Ese día tenía unas ganas insaciables de reírme de alguien. Cualquiera que se me atravesara en el camino iba a pagarlo caro.
Llegué a la parada como a las 5 p.m., luego de la salida del colegio. Cientos de personas se aglomeraban esperando los buses de los ramales de Desamparados.
Las latas retorcidas aparecieron una a una.
De pronto... un sonajas que se monta por detrás, la puerta lo golpea y cae al suelo pecho en tierra. Fui el primero que soltó la carcajada estridente. Al unísono me siguieron al menos otras cincuenta personas.
Varios minutos depués cuando ya no me quedaban lágrimas ni aliento apareció mi bus en el horizonte. Mientras se acercaba, muchísima gente se peleaba el lugar donde la puerta abría y claro que allí estaba yo de primero. El bus venía repleto.
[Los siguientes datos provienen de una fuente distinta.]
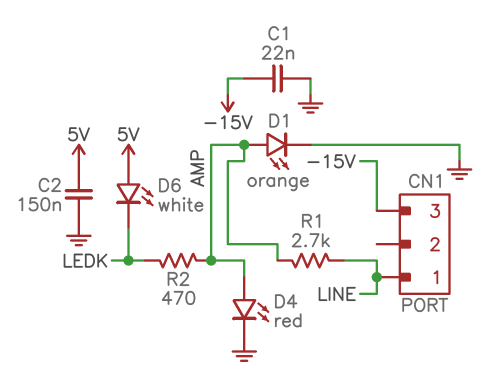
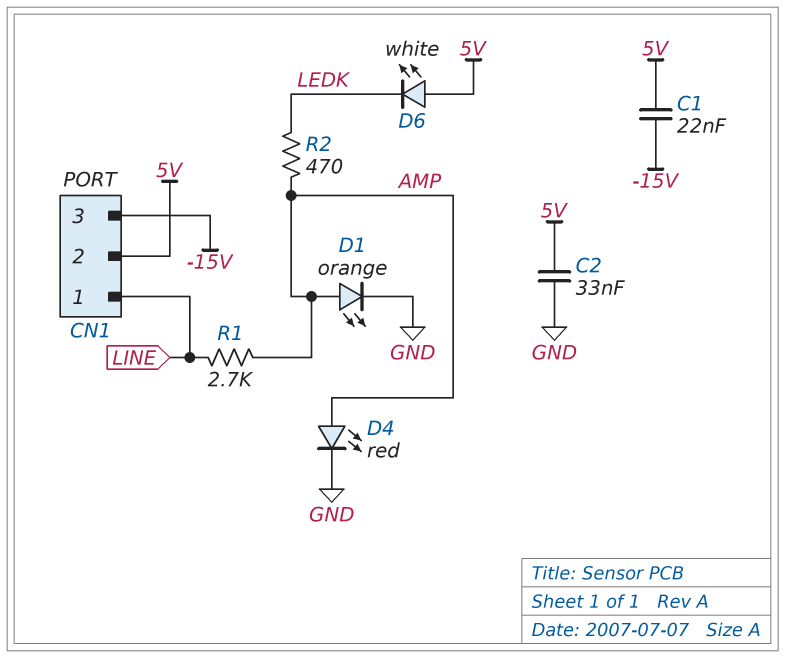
C1: 22nF (-15V, GND) -> 22nF (-15V, 5V)
C2: 150nF (5V, GND) -> 33nF (5V, GND)
CN1 pin 2: none -> 5V

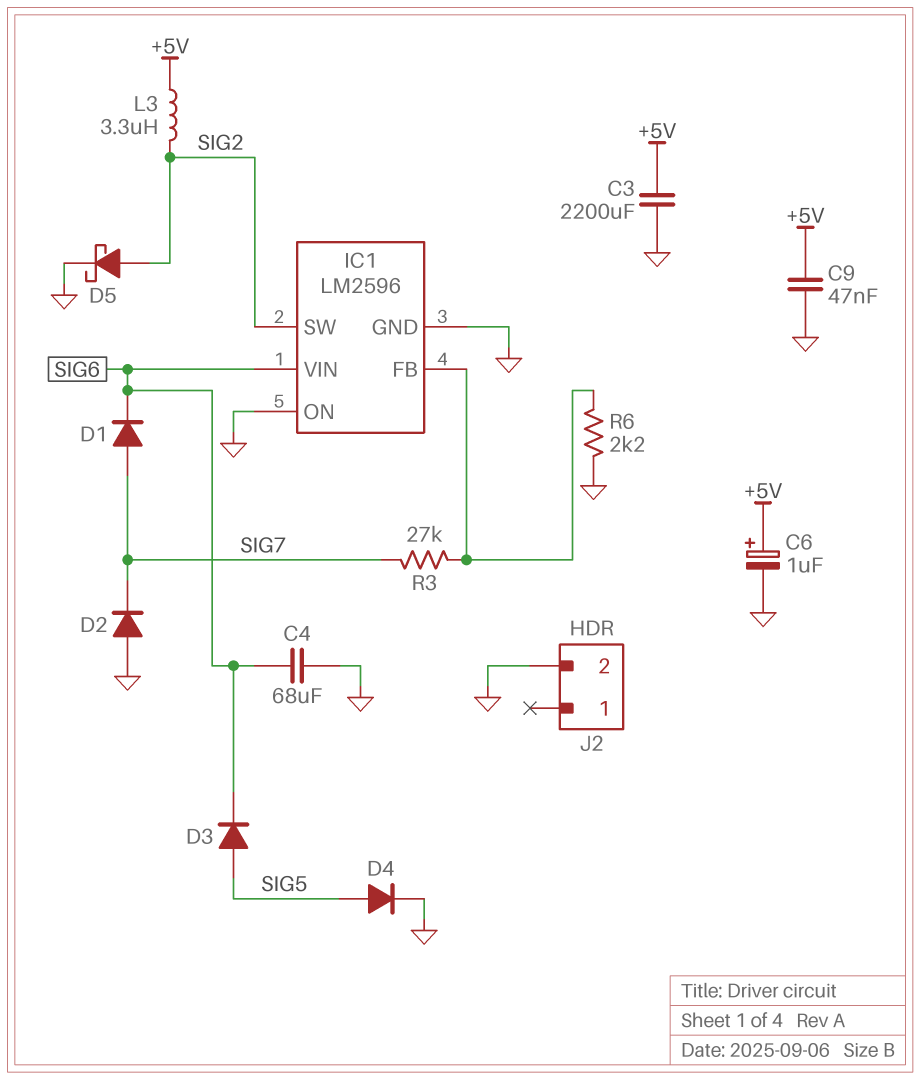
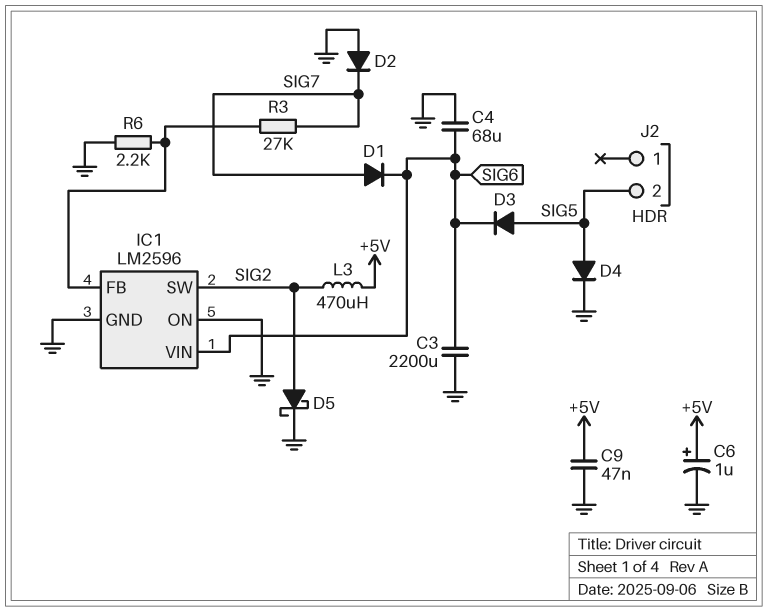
C3: 2200uF (+5V, GND) -> 2200uF (GND, SIG6)
J2 pin 2: GND -> SIG5
L3: 3.3uH (+5V, SIG2) -> 470uH (+5V, SIG2)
El chofer abrió la puerta, subí de primero y me dijo:
-Papito vaya por la puerta de salida.
Me acomodé en la primera grada de atrás, casi guindando. Otras personas se subieron por el frente y sucedió justo lo que Dios y los Santos Apóstoles dictaron en consejo de emergencia: se cerró la puerta y esta me empujó hacia fuera.
Caí de rodillas y las 49 personas fuera, las 85 dentro y los 13 de arriba, soltaron la risa. Pero el asunto no paró allí. El bus arrancó con tan mala suerte que mi maletín y mis manos quedaron dentro del bus. Tuve que ponerme de pie y correr 100 metros a toda velocidad, no porque quisiera, sino porque amaba mi vida.
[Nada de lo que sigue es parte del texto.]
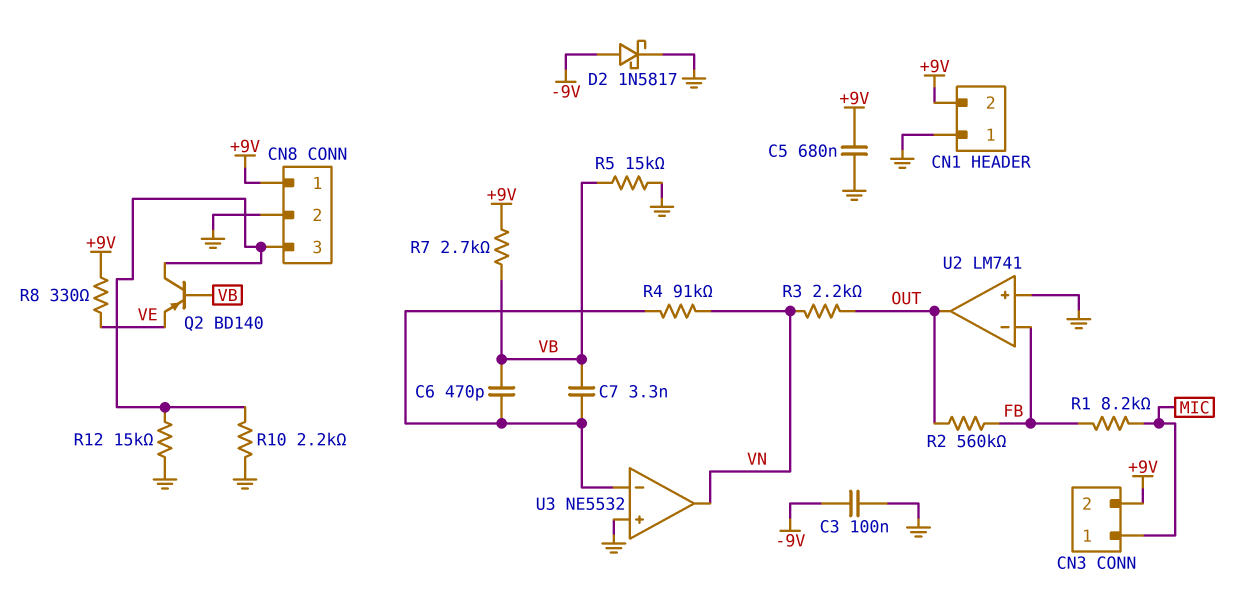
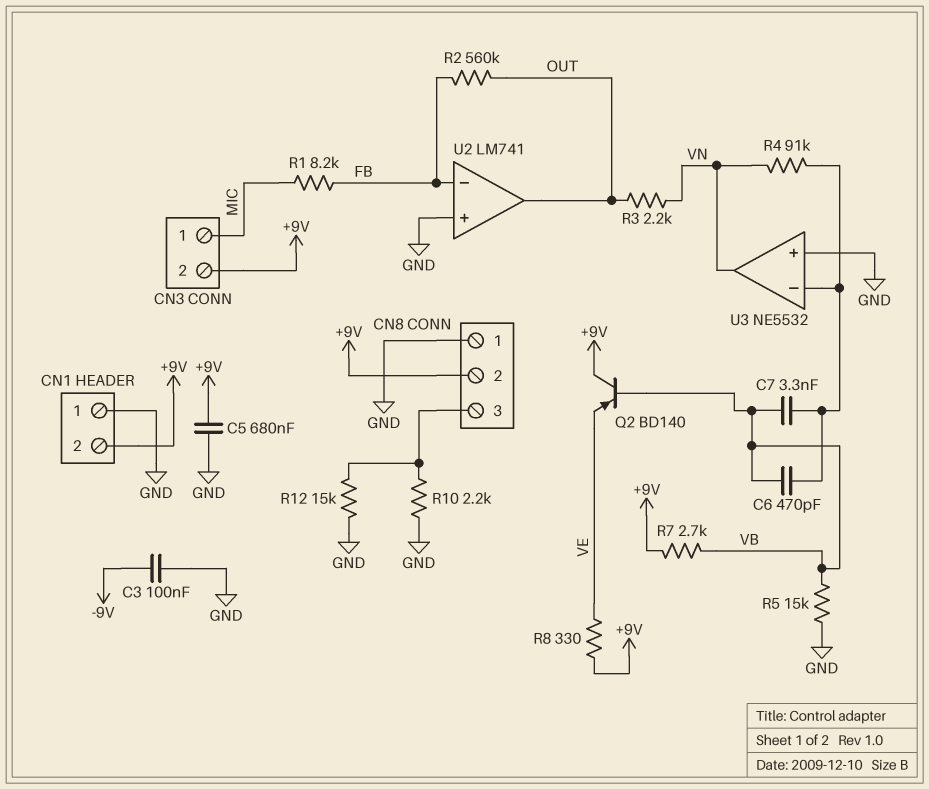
CN8 pin 1: +9V -> GND
CN8 pin 2: GND -> +9V
D2: schottky 1N5817 (A -9V, K GND) -> none
Q2: PNP BD140 (B VB, C CN8/3, E VE) -> PNP BD140 (B VB, C +9V, E VE)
En ese trayecto me topé a las chavalas más lindas del cole, también a los que me caían mal, a la directora, la sexy profe de biolo, tres exnovias, compañeros del equipo de fútbol, el chavalillo con quién me agarré en el kinder, el Presidente Figueres y hasta Valeria Mazza.
No fue una canción, ni los más hermosos deseos por la humanidad. Tampoco el deporte o un rezo por los desvalidos. Lo que consagró al mundo y a la divinidad en uno fue la monumental y multitudinaria carcajada que todavía resuena en mis oídos y a pesar de los años.
Lo que no pudo hacer Lutero, el Papa o Mahoma, yo sí lo pude hacer.